* [REQUIRED WORK] Search the records for the string "Pkts" and copy every line in which it appears.

* [RAW DATA]
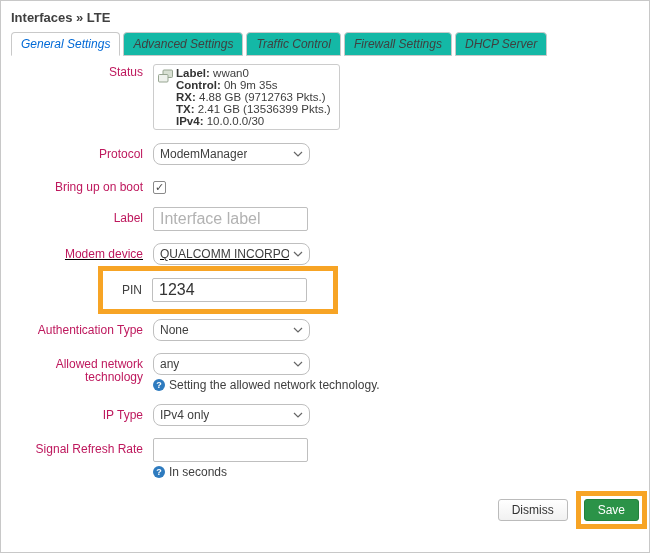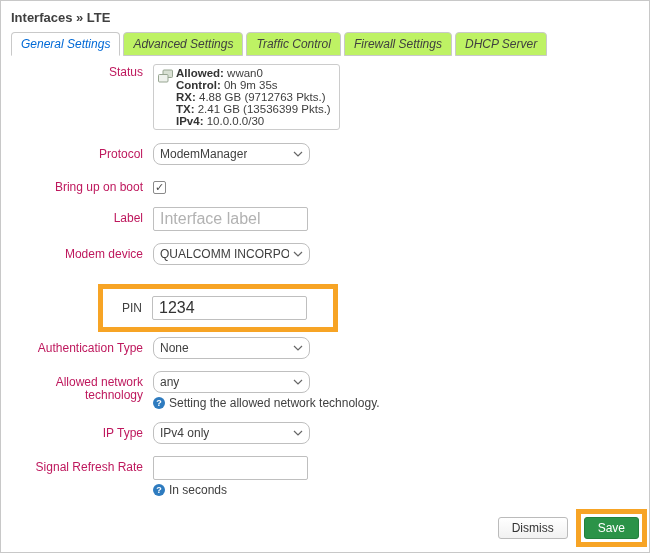--- a/index.html
+++ b/index.html
@@ -9,21 +9,21 @@
     position:relative; width:650px; height:553px;
     background:#fff; border:1px solid #c8c8c8; overflow:hidden;
     padding:9px 10px;
   }
   .page-title { font-size:13px; font-weight:bold; color:#404040; line-height:16px; margin-bottom:6px; }
 
   
   .tabs { display:flex; margin-bottom:8px;font-style:italic; }
   .tab {
     font-size:12px; line-height:12px; padding:5px 9px; margin-right:3px;
-    background:#bef264; color:#404040; border:1px solid #c9c9c9;
+    background:#14b8a6; color:#404040; border:1px solid #c9c9c9;
     border-radius:4px 4px 0 0; cursor:default; white-space:nowrap;
   }
   .tab.active { background:#fff; color:#0069d6; border-bottom-color:#fff; }
 
   
   .row { display:flex; align-items:flex-start; margin-bottom:12px; }
   .lbl { width:132px; text-align:right; margin-right:10px; font-size:12px; color:#be185d; padding-top:5px; line-height:13px; }
   .lbl.status-lbl { padding-top:2px; }
 
   
@@ -63,21 +63,21 @@
 
   
   .hl-box {
     border:5px solid #f7a425; margin-left:87px; width:240px;
     padding:7px 0; margin-bottom:5px;
   }
   .row-inner { display:flex; align-items:flex-start; margin-bottom:12px; }
   .row-inner:last-child { margin-bottom:0; }
   .lbl-inner { width:39px; text-align:right; margin-right:10px; font-size:12px; color:#404040; padding-top:5px; }
 
-  .row-modem { margin-bottom:19px; }
+  .row-modem { margin-bottom:1px;text-decoration:underline; }
   .row-boot { height:18px; }
 
   
   .footer { display:flex; justify-content:flex-end; align-items:center; margin-top:0; }
   .btn {
     font-size:12px; font-family:inherit; border-radius:3px; cursor:pointer; height:22px;
     display:inline-flex; align-items:center; padding:0 13px;
   }
   .btn-dismiss { background:linear-gradient(#ffffff,#f1f1f1); border:1px solid #bbb; color:#333; margin-right:8px; }
   .save-hl { border:5px solid #f7a425; padding:3px; margin-right:-8px; }
@@ -99,21 +99,21 @@
   </div>
 
   <div class="row" style="margin-bottom:13px;">
     <div class="lbl status-lbl">Status</div>
     <div class="status-box">
       <svg class="iface-icon" viewBox="0 0 17 17">
         <rect x="6" y="2" width="9.5" height="7.5" rx="1" fill="#d8e0d3" stroke="#97a591" stroke-width="1"></rect>
         <rect x="1.5" y="6.5" width="9.5" height="7.5" rx="1" fill="#eef1ec" stroke="#97a591" stroke-width="1"></rect>
       </svg>
       <div class="status-lines">
-        <div class="status-line"><b>Allowed:</b><span> wwan0</span></div>
+        <div class="status-line"><b>Label:</b><span> wwan0</span></div>
         <div class="status-line"><b>Control:</b><span> 0h 9m 35s</span></div>
         <div class="status-line"><b>RX:</b><span> 4.88 GB (9712763 Pkts.)</span></div>
         <div class="status-line"><b>TX:</b><span> 2.41 GB (13536399 Pkts.)</span></div>
         <div class="status-line"><b>IPv4:</b><span> 10.0.0.0/30</span></div>
       </div>
     </div>
   </div>
 
   <div class="row">
     <div class="lbl">Protocol</div>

* [REPLY]
         <div class="status-line"><b>RX:</b><span> 4.88 GB (9712763 Pkts.)</span></div>
         <div class="status-line"><b>TX:</b><span> 2.41 GB (13536399 Pkts.)</span></div>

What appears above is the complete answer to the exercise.